| Exercise aim |
Given the entries below, would you transcribe exactly the lines starting at the one with "- gross tumour volume including" and ending at the one with "Axial slice from", both kept, pictures omitted, nothing extra?

| Data for processing |
—————
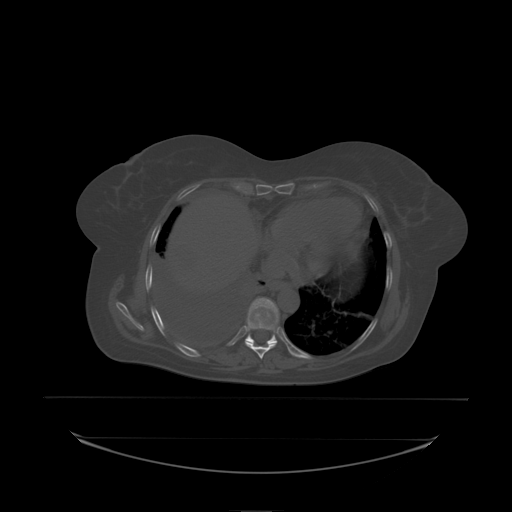
CT including the spine, one axial slice; position 129 of 242 along the scan axis; bone window (W 1800 / L 400 HU); 2.5 mm slice thickness; 512 × 512 image matrix, field of view 500 × 500 mm. Patient: female, 53 years. From the clinical record (not read from this slice): primary cancer: lung.
Outlined on this slice (semi-automatically segmented with operator editing):
- T8 vertebra: bounding box (x1, y1, x2, y2) in pixels: (247, 309, 279, 332)
- T9 vertebra: (248, 298, 279, 338)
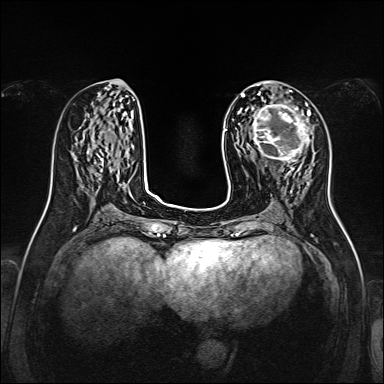
Breast MRI, one axial slice. Slice 62 of 160 in the series (ordered by position). Dynamic contrast-enhanced series, time point 2 of 7 at this slice position (early post-contrast). 1.5 T. TE 2.3 ms, TR 5.2 ms. 1 mm slice thickness. 384 × 384 image matrix, field of view 320 × 320 mm. Female patient.
Outlined on this slice (semi-automatic segmentation, software-assisted and operator-edited):
- enhancing-tissue mask used for the functional tumour volume (all voxels passing the contrast-enhancement thresholds inside the analysis volume; usually the tumour): bounding box [x1, y1, x2, y2] px = [249, 99, 311, 164]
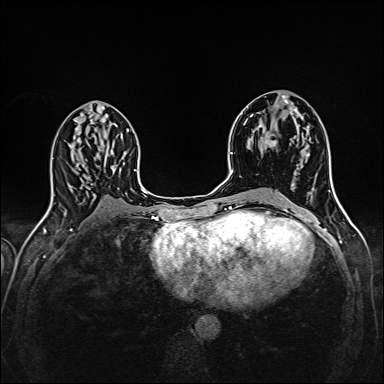
Breast MRI (dynamic contrast-enhanced), one axial slice; position 80 of 160 along the scan axis; dynamic contrast-enhanced series, time point 2 of 6 at this slice position (early post-contrast); 1.5 T; TE 2.4 ms, TR 5.2 ms; 1 mm slice thickness; 384 × 384 image matrix, field of view 300 × 300 mm. Female patient.
Outlined on this slice (semi-automatically segmented with operator editing):
- enhancing-tissue mask used for the functional tumour volume (all voxels passing the contrast-enhancement thresholds inside the analysis volume; usually the tumour): bounding box (x1, y1, x2, y2) in pixels: (265, 134, 304, 175)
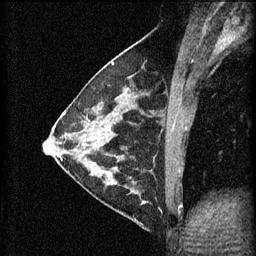
Breast MRI (dynamic contrast-enhanced), one sagittal slice; position 25 of 60 along the scan axis; 3 images stored at this slice position (order not interpretable as contrast timing); 1.5 T; TE 4.2 ms, TR 11 ms; 2 mm slice thickness; 256 × 256 image matrix, field of view 180 × 180 mm. Patient: female, 29 years.
Annotated regions visible in this slice (semi-automatically segmented with operator editing):
- analysis volume of interest (the breast-tissue region the enhancement analysis was run in; not a lesion): box from (x=105, y=172) to (x=171, y=227) px
- tumour enhancement mask (voxels above the 70 % enhancement threshold inside the analysis volume of interest): (x=135, y=182)–(x=147, y=205)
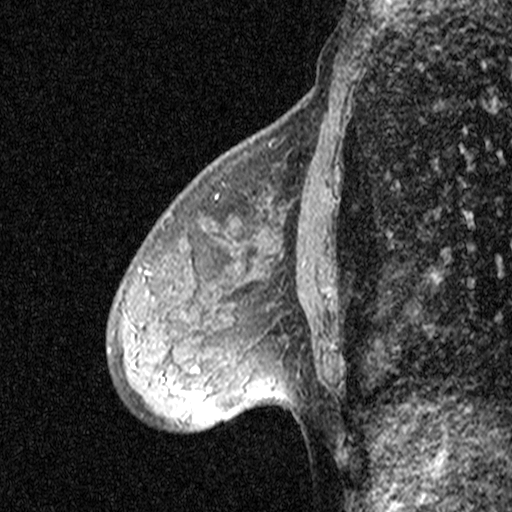
Breast MRI (dynamic contrast-enhanced), one sagittal slice. Slice 16 of 44 in the series (ordered by position). Dynamic contrast-enhanced study with each time point stored as its own series, time point 2 of 3 at this slice position (early post-contrast, ordered by acquisition time). 1.5 T. TE 4.5 ms, TR 11 ms. 3 mm slice thickness. 512 × 512 image matrix, field of view 200 × 200 mm. Female patient, age 53 years. From the clinical record (not read from this slice): setting: breast cancer imaged before/during neoadjuvant chemotherapy; receptor status: HR-positive, HER2-negative.
Annotated regions visible in this slice (semi-automatic segmentation, software-assisted and operator-edited):
- analysis volume of interest (the breast-tissue region the enhancement analysis was run in; not a lesion): box from (x=88, y=176) to (x=313, y=423) px
- tumour enhancement mask (voxels above the 90 % enhancement threshold inside the analysis volume of interest): (x=173, y=389)–(x=185, y=394)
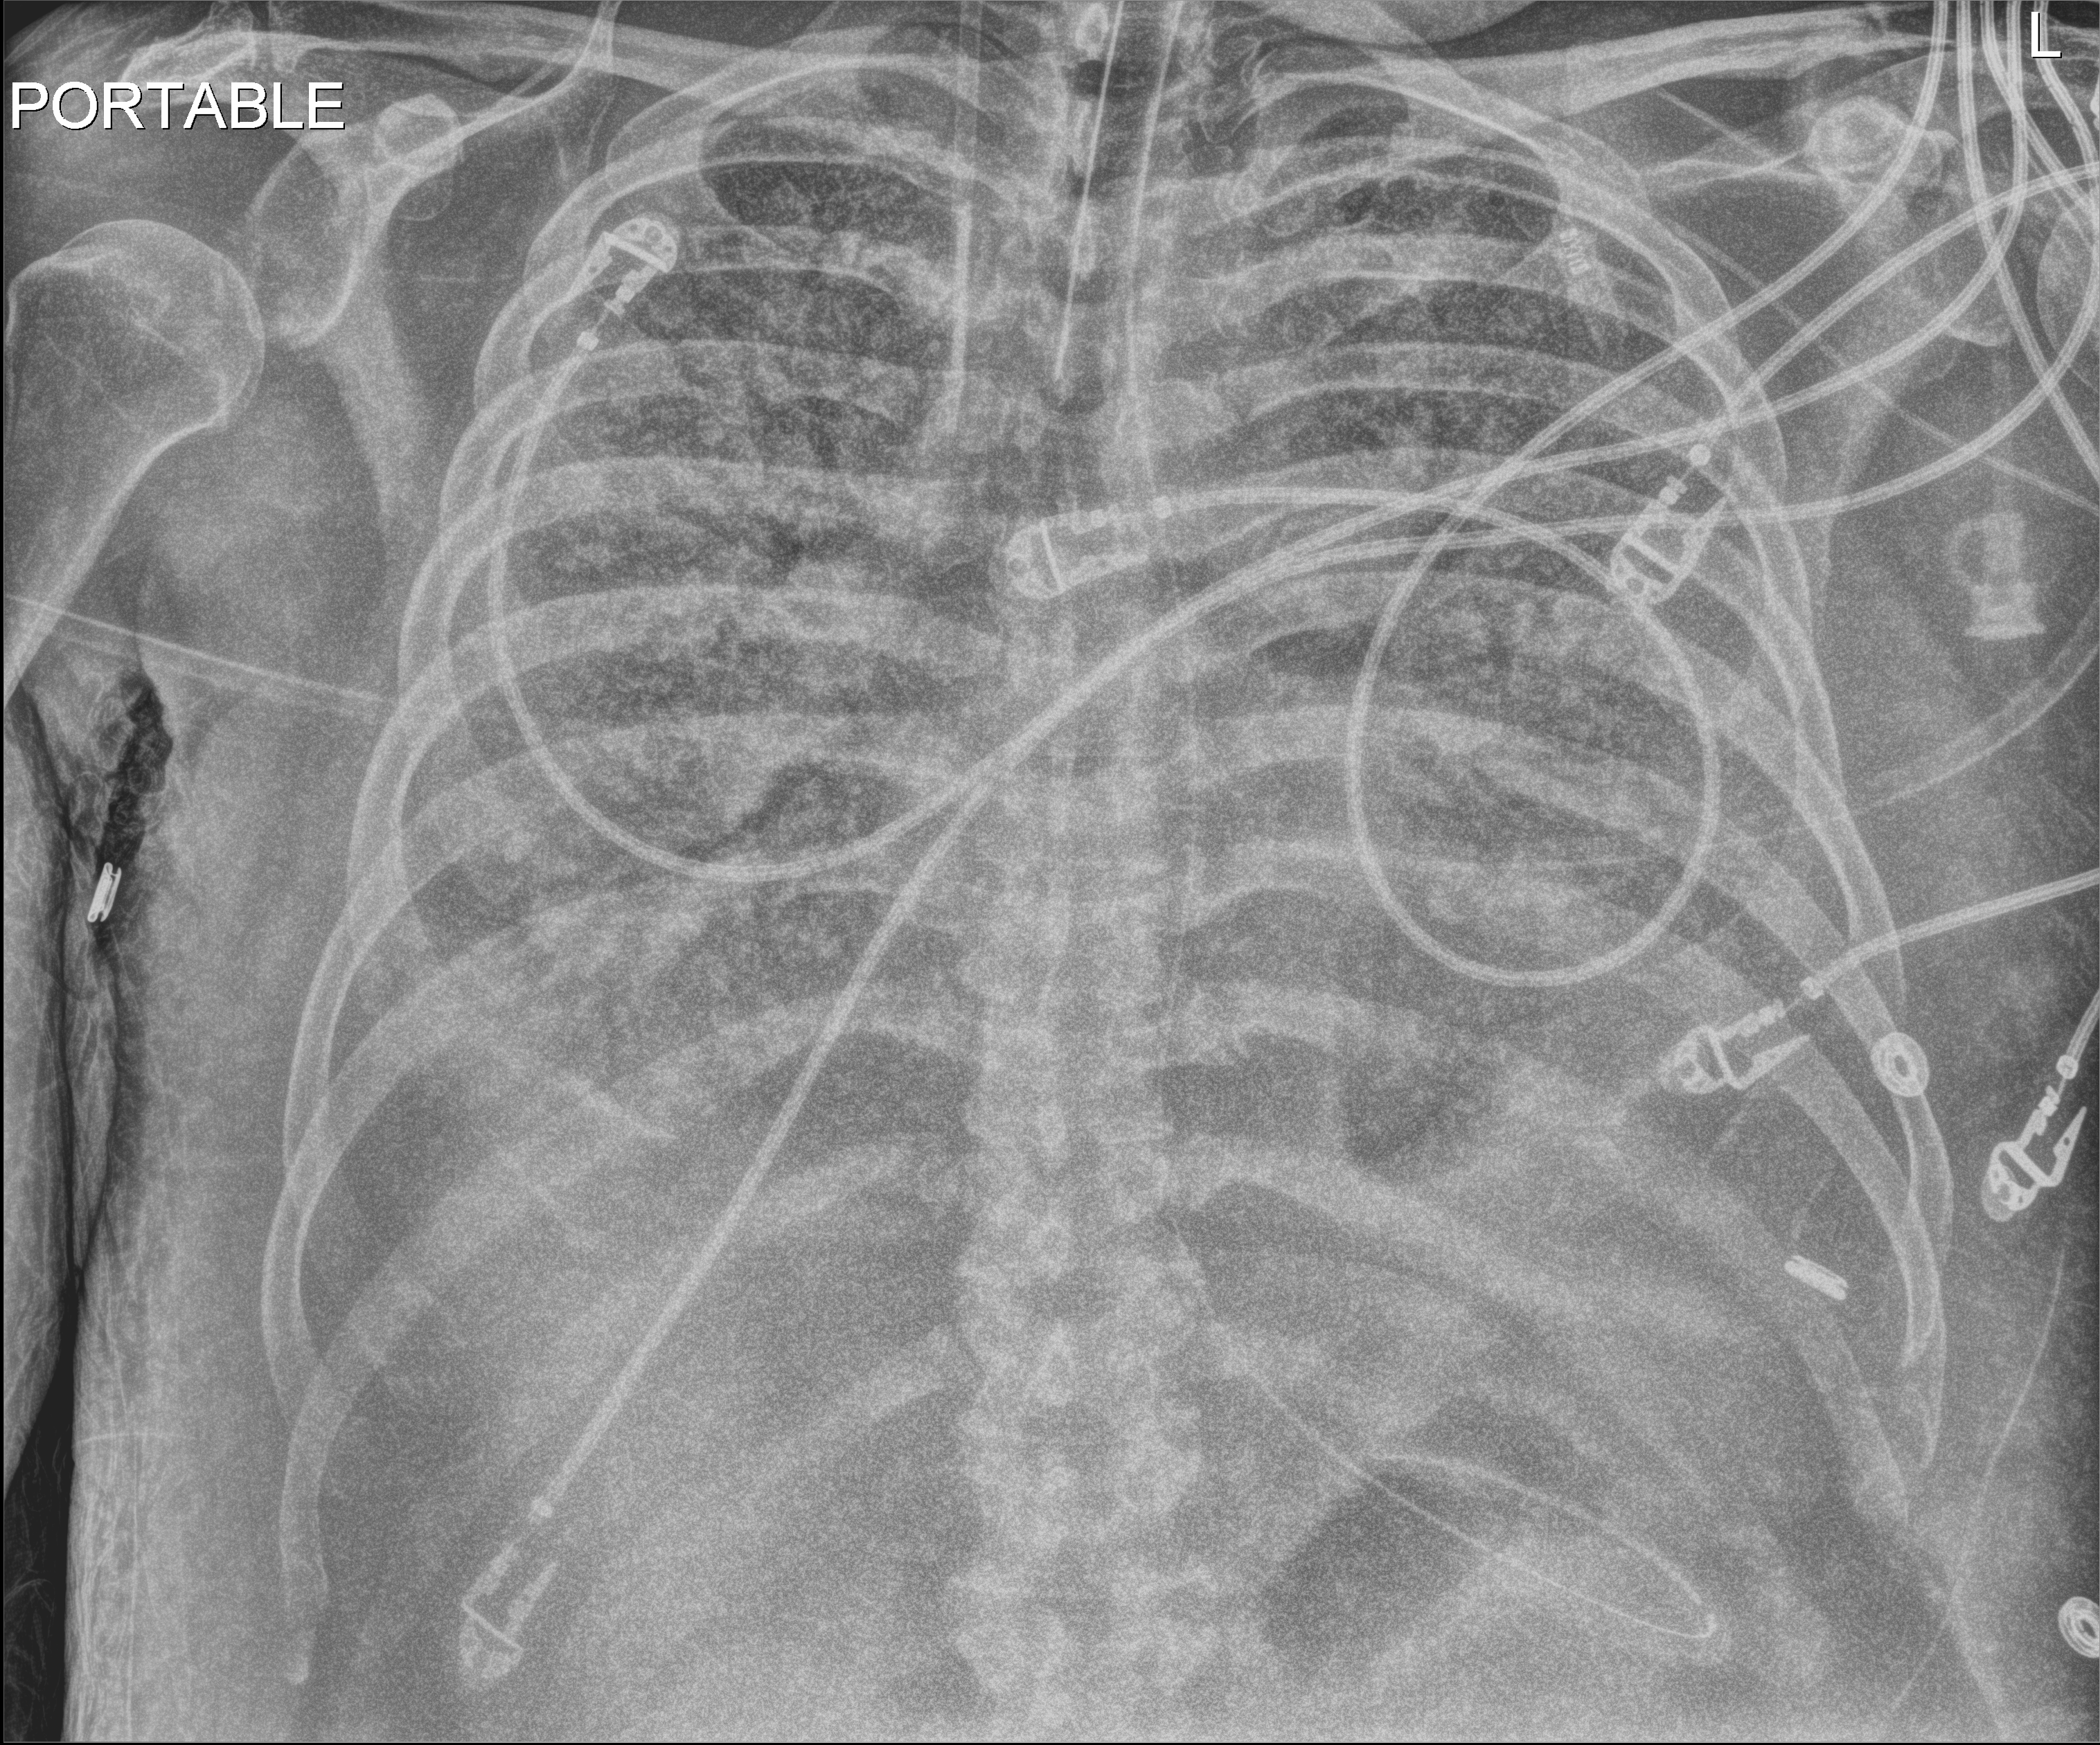
Portable chest radiograph; anteroposterior (AP) projection. Male patient hospitalised with COVID-19, age 60–74 years.
Hospital-stay facts (about this admission, not read from this image; timing relative to this image not recorded): mechanically ventilated during this hospital stay: yes; smoking status (admission record): never; chronic kidney disease (admission record): no.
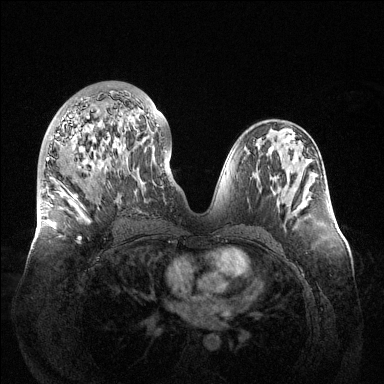
Breast MRI (dynamic contrast-enhanced), one axial slice; position 65 of 144 along the scan axis; dynamic contrast-enhanced series, time point 2 of 6 at this slice position (early post-contrast); 1.5 T; TE 1.5 ms, TR 4.6 ms; 1.2 mm slice thickness; 384 × 384 image matrix. Female patient.
Annotated regions visible in this slice (semi-automatically segmented with operator editing):
- enhancing-tissue mask used for the functional tumour volume (all voxels passing the contrast-enhancement thresholds inside the analysis volume; usually the tumour): box from (x=46, y=91) to (x=159, y=240) px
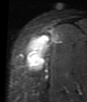
MRI of an extremity soft-tissue mass, one axial slice; position 33 of 48 along the scan axis; STIR; MR volume resampled by the dataset authors to the PET/CT grid (not the native acquisition matrix); 3.27 mm slice thickness; 87 × 102 image matrix, field of view 85 × 100 mm. Female patient. From the clinical record (not read from this slice): histological type: synovial sarcoma; grade: intermediate; site of the primary tumour: right thigh.
Outlined on this slice (expert contour drawn on MRI and transferred to this co-registered scan by the dataset authors):
- gross tumour volume including surrounding oedema: bounding box <28,34,54,69> (left, top, right, bottom; pixels)
- gross tumour volume (mass): <26,36,48,69>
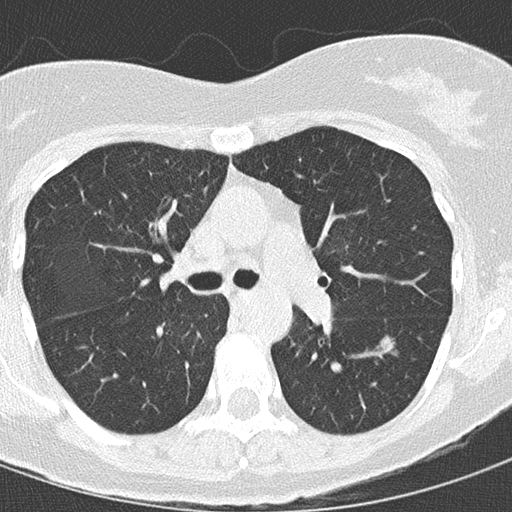
Axial slice from a low-dose chest CT screening exam. Baseline screening round. Lung window (W 1500 / L -600 HU). 2 mm slice thickness. Slice 54 of 145 in the series. 512 × 512 image matrix. Female, age 68 years at enrolment. Current smoker at enrolment.
- Lesion marked by an expert reader, bounding box [x1, y1, x2, y2] px = [370, 324, 415, 366].
- The exam's reader record, not a measurement of the box and not confirmed to be the same lesion: non-calcified nodule or mass ≥4 mm, left lower lobe, 15 × 15 mm, mixed attenuation.
- Participant outcome: lung cancer diagnosed 72 days after this screen — bronchiolo-alveolar adenocarcinoma, NOS, left lower lobe, stage IIIB (AJCC 6th edition), 12 mm at pathology.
—————
| Task answer |
- gross tumour volume including surrounding oedema: bounding box <28,34,54,69> (left, top, right, bottom; pixels)
- gross tumour volume (mass): <26,36,48,69>
Axial slice from a low-dose chest CT screening exam. Baseline screening round. Lung window (W 1500 / L -600 HU). 2 mm slice thickness. Slice 54 of 145 in the series. 512 × 512 image matrix. Female, age 68 years at enrolment. Current smoker at enrolment.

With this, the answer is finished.